◆ What is needed
Please restate the entries verbatim. The copy should hold no pictures.

◆ Exercise material
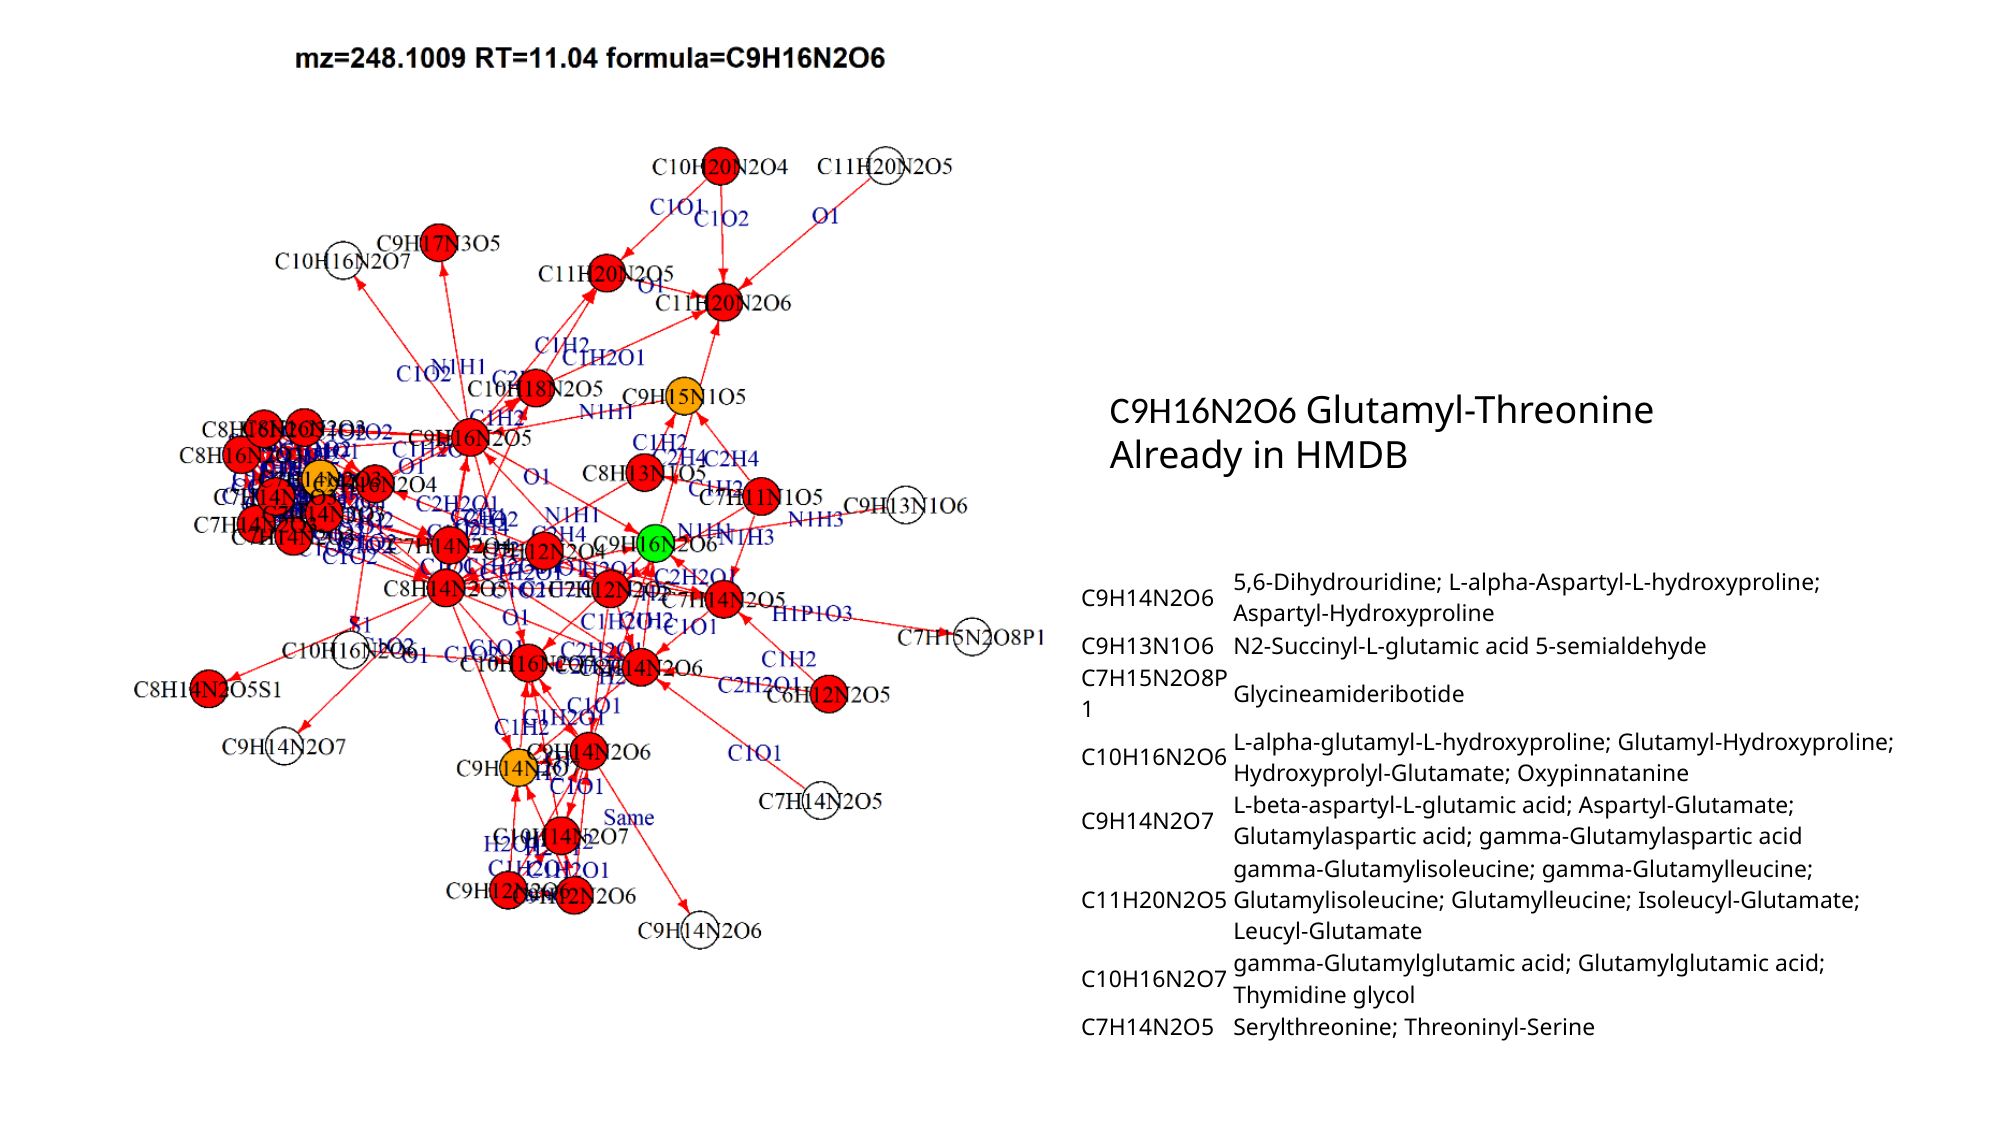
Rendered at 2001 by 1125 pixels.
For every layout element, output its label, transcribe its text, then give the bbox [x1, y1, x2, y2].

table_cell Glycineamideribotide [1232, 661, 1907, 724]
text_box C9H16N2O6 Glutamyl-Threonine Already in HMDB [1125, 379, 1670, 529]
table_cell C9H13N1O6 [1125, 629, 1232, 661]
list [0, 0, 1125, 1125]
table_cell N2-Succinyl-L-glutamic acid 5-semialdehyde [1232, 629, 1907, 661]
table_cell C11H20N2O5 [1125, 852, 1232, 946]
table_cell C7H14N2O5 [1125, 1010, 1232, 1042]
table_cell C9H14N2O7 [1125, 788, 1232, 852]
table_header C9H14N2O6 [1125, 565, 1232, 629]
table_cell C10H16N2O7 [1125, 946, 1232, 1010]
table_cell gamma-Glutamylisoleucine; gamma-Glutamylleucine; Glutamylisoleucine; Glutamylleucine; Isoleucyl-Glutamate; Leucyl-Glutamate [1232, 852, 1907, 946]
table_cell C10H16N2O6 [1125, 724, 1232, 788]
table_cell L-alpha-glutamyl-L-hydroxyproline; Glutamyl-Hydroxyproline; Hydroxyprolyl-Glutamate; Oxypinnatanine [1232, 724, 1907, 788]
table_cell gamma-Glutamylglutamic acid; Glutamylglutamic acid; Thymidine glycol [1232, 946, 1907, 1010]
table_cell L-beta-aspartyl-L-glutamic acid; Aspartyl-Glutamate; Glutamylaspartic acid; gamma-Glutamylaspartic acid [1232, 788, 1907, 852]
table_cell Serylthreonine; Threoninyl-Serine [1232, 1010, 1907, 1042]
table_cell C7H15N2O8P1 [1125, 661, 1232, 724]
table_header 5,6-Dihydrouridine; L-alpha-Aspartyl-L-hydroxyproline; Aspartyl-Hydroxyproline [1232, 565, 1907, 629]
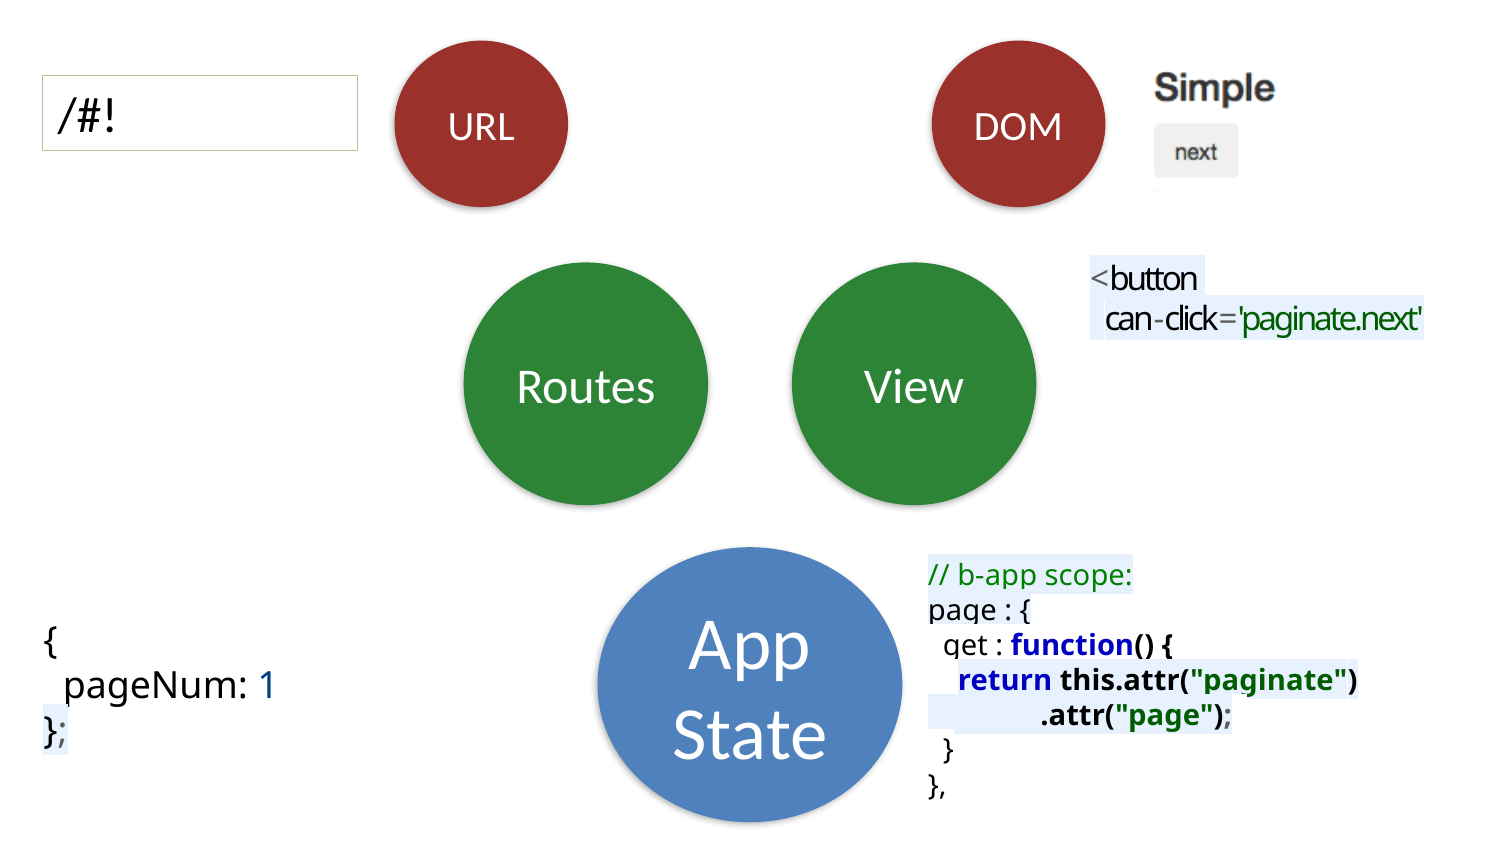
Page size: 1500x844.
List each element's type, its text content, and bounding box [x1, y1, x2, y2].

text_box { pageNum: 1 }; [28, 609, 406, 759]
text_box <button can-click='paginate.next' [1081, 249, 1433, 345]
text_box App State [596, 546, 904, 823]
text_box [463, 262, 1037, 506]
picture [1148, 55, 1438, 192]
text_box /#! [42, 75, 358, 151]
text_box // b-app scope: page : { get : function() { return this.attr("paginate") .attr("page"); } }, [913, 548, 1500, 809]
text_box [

◆ Answer space
Rendered at 2001 by 1125 pixels.
For every layout element, output its label, transcribe its text, then give the bbox [x1, y1, x2, y2].

table_cell Glycineamideribotide [1232, 661, 1907, 724]
text_box C9H16N2O6 Glutamyl-Threonine Already in HMDB [1125, 379, 1670, 529]
table_cell C9H13N1O6 [1125, 629, 1232, 661]
list [0, 0, 1125, 1125]
table_cell N2-Succinyl-L-glutamic acid 5-semialdehyde [1232, 629, 1907, 661]
table_cell C11H20N2O5 [1125, 852, 1232, 946]
table_cell C7H14N2O5 [1125, 1010, 1232, 1042]
table_cell C9H14N2O7 [1125, 788, 1232, 852]
table_header C9H14N2O6 [1125, 565, 1232, 629]
table_cell C10H16N2O7 [1125, 946, 1232, 1010]
table_cell gamma-Glutamylisoleucine; gamma-Glutamylleucine; Glutamylisoleucine; Glutamylleucine; Isoleucyl-Glutamate; Leucyl-Glutamate [1232, 852, 1907, 946]
table_cell C10H16N2O6 [1125, 724, 1232, 788]
table_cell L-alpha-glutamyl-L-hydroxyproline; Glutamyl-Hydroxyproline; Hydroxyprolyl-Glutamate; Oxypinnatanine [1232, 724, 1907, 788]
table_cell gamma-Glutamylglutamic acid; Glutamylglutamic acid; Thymidine glycol [1232, 946, 1907, 1010]
table_cell L-beta-aspartyl-L-glutamic acid; Aspartyl-Glutamate; Glutamylaspartic acid; gamma-Glutamylaspartic acid [1232, 788, 1907, 852]
table_cell Serylthreonine; Threoninyl-Serine [1232, 1010, 1907, 1042]
table_cell C7H15N2O8P1 [1125, 661, 1232, 724]
table_header 5,6-Dihydrouridine; L-alpha-Aspartyl-L-hydroxyproline; Aspartyl-Hydroxyproline [1232, 565, 1907, 629]
Page size: 1500x844.
List each element's type, its text content, and bounding box [x1, y1, x2, y2].

text_box { pageNum: 1 }; [28, 609, 406, 759]
text_box <button can-click='paginate.next' [1081, 249, 1433, 345]
text_box App State [596, 546, 904, 823]
text_box [463, 262, 1037, 506]
picture [1148, 55, 1438, 192]
text_box /#! [42, 75, 358, 151]
text_box // b-app scope: page : { get : function() { return this.attr("paginate") .attr("page"); } }, [913, 548, 1500, 809]
text_box [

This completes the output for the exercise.